Teachers doing drugs (and other things) with students, students discussing physical mutilation with teachers, religious riots in the auditorium—did any of this happen at your high school? If you are less than five years out of high school, expect middle-aged patrons of The Faculty Room to look at you as if your generation is responsible for the degenerate behavior portrayed and discussed onstage at Woolly Mammoth’s latest show.
The first sound of The Faculty Room is perfectly chosen; the banging of lockers in an echoey hall takes one back to high school as nothing else can. Unfortunately, the next two hours are so unbelievable, so entirely unlike high school, that that first bloom of verisimilitude is utterly shattered. Author Bridget Carpenter seems to have taken every scary incident to occur in a high school in the last 25 years and lumped them all together in one school, often to the point of ridiculousness. A teacher collecting three .45s at “morning checkpoint” might make sense in South Central, but not in a high school that, we are constantly reminded, is in the middle of nowhere.
Carpenter utterly ignores the realities of restrictions on teachers, acting as if a teacher having a public affair or taking E with a student would be ignored or condoned in a modern school. We are left with an obtuse message about the validity of the rapture, and perhaps an hysteria about education in America.
The absurdity of the script is only embellished by the performances, which are uniformly subpar. Ethan T. Bowen, as English teacher Adam Younger, gives an excellent performance when his character is supposed to be drunk, stoned, or on E. Unfortunately, he still seems drunk when his consciousness is supposedly unaltered. This is all augmented by a walk blatantly lifted from Groucho Marx.
Megan Anderson, who plays Theater and Speech teacher Zoe, has at once the least believably written character and the most irritating acting style. Each painfully exaggerated word is accompanied by a gesture, reminding one of a cheerleader in a high school musical. Michael Russotto, as Carver Durand, a World History teacher with a past, at first appears to be the rock of normalcy—but no, he is as manic as the rest. If we were somehow informed that each of the protagonists had ingested a large number of illegal substances prior to each entrance, these characterizations might make sense, but no such assurance is made.

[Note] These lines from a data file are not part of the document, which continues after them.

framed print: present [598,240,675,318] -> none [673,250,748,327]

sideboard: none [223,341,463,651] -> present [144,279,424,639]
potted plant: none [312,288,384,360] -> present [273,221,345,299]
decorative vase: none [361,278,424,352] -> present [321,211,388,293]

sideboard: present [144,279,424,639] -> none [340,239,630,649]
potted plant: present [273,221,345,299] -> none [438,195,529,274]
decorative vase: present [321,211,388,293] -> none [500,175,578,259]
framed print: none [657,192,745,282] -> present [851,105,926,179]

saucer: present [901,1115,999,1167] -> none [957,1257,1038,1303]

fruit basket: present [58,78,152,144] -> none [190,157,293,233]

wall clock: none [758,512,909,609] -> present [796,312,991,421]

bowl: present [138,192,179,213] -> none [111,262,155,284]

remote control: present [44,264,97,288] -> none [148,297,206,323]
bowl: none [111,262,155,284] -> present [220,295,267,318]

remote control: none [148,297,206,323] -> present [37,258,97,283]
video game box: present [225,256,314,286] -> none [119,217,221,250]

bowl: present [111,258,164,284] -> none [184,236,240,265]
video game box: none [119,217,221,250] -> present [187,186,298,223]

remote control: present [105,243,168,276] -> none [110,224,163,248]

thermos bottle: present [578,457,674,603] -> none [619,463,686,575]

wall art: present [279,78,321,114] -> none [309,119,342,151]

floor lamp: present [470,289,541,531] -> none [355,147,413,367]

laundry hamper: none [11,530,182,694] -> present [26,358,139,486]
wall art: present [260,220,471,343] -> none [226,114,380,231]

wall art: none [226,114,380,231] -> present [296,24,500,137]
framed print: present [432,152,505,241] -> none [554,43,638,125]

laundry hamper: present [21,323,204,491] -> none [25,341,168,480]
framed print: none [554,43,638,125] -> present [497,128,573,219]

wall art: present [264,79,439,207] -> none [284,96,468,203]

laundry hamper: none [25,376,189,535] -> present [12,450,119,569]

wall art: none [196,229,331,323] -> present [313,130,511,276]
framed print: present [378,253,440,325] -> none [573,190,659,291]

Woolly Mammoth’s usual excellence characterizes the design team, whose attention to detail is refreshing and funny. Robin Stapley’s unbearably and appropriately cluttered set piles the detritus of a high school year, with a plush mascot costume stacked next to old trophies and a diagram of the brain. The myriad bulletin boards are overflowing with memos and signs, including a giant homemade warning that screams “No X-Actos!” Melanie Clark’s costume design only falters when it comes to Zoe’s costumes, which are at once too expensive-looking and too strangely gothic to belong to a teacher—even a theater teacher. Props, by Jennifer Sheetz, assert themselves in small and sparkling ways: Zoe lights her first cigarette with a hot pink lighter; two sock puppets have different faces.
Woolly Mammoth rarely presents such less-than-sterling work. Perhaps their fatal error was choosing a subject that neither playwright, director, nor actors understood. High school is hardly a hotbed of tabloid iniquity waiting to be laid bare, but Carpenter et al have used it as the backdrop to and cause of some of the most repulsive and absurd events imaginable.